Sunday, January 31, 2010

White Sandwich Bread


2 1/2 teaspoons Active Dry Yeast or 1 pkg "highly active"
1 cup lukewarm water
3 cups all purpose flour
1 1/4 teaspoon salt
3 tablespoons sugar
6 tablespoons butter softened
1/4 cup nonfat dry milk
1/2 cup instant mashed potato flakes


Dissolve the yeast and sugar in the warm water - mix and allow to sit for up to 15 minutes. Add the butter cut into small cubes, add additional ingredients and mix well. I use the dough hook on my kitchenaid stand mixer on setting 1 - once the dough is well mixed, turn to setting 2 and allow to knead for about 5-7 minutes until dough is smooth, may stick a bit in the bottom of the bowl this is okay.

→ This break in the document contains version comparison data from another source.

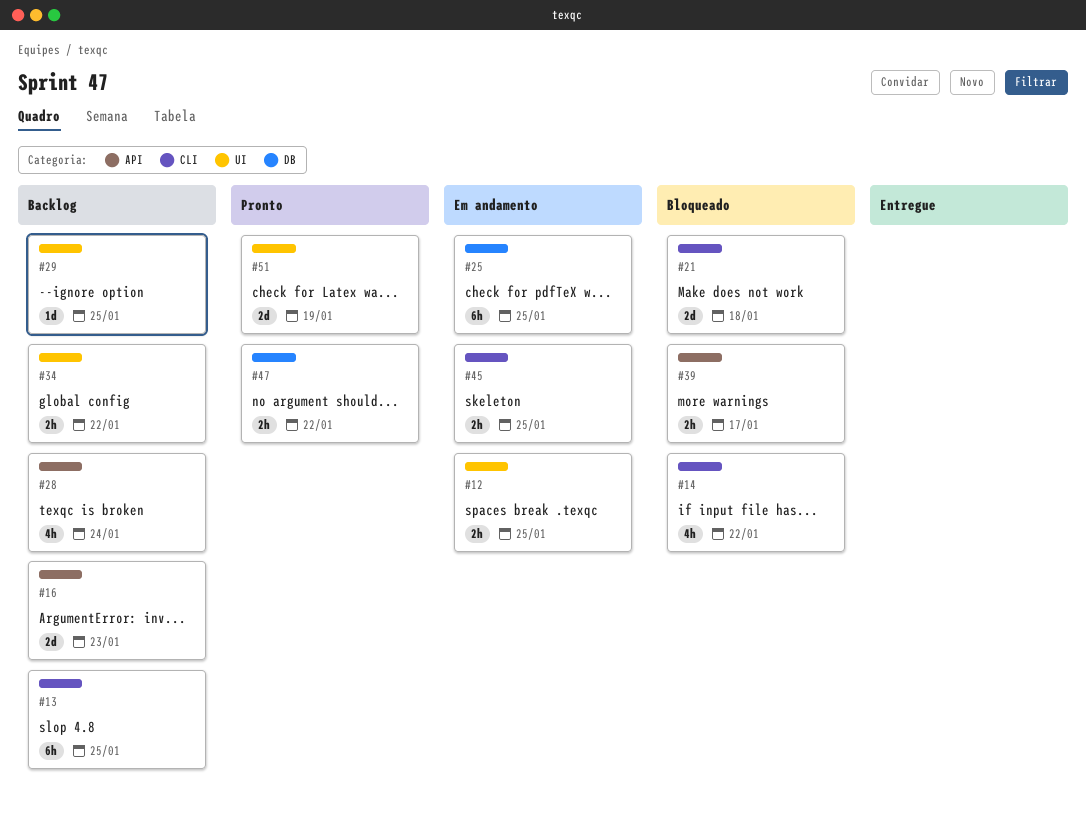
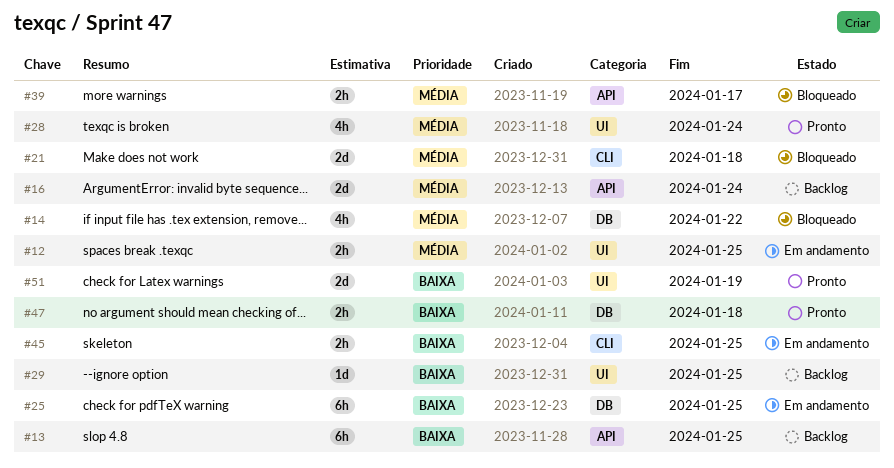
#13, label: CLI -> API
#14, label: CLI -> DB
#16, due: Jan 23 -> Jan 24
#28, status: Backlog -> Pronto
#28, label: API -> UI
#34: present -> none
#47, due: Jan 22 -> Jan 18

Place the dough in a lightly greased bowl (I spray mine with a canola oil spray) and cover with saran wrap, then place a towel over bowl. Put in your oven and turn on the oven light - this creates a nice small sealed space and the light warms it up enough to allow your dough to raise quickly even if your kitchen is cold (like mine). Allow to raise until doubled in size - this takes about an hour and a half.

Carefully punch the dough down to deflate. Move to a greased 5X9 bread pan, cover again with saran wrap this time spray the wrap with the canola oil too, put back in the oven for another hour to hour and a half. The bread should rise to at least an inch over the top of your pan - maybe a bit more. Take it out and preheat your oven to 350.

Once the oven is heated, remove the saran wrap and place in the center. Will bake for approx 30-35 minutes. When browned on top remove from the oven and allow to cool slightly before turning out onto wire rack to finish cooling. Brush the top with butter if you'd like for a soft and delicious crust.

This bread has a slightly sweet taste, is moist and delicious and keeps well for several days in a sealed bag or container. It's perfect for sandwiches, toast, or just eating plain with butter.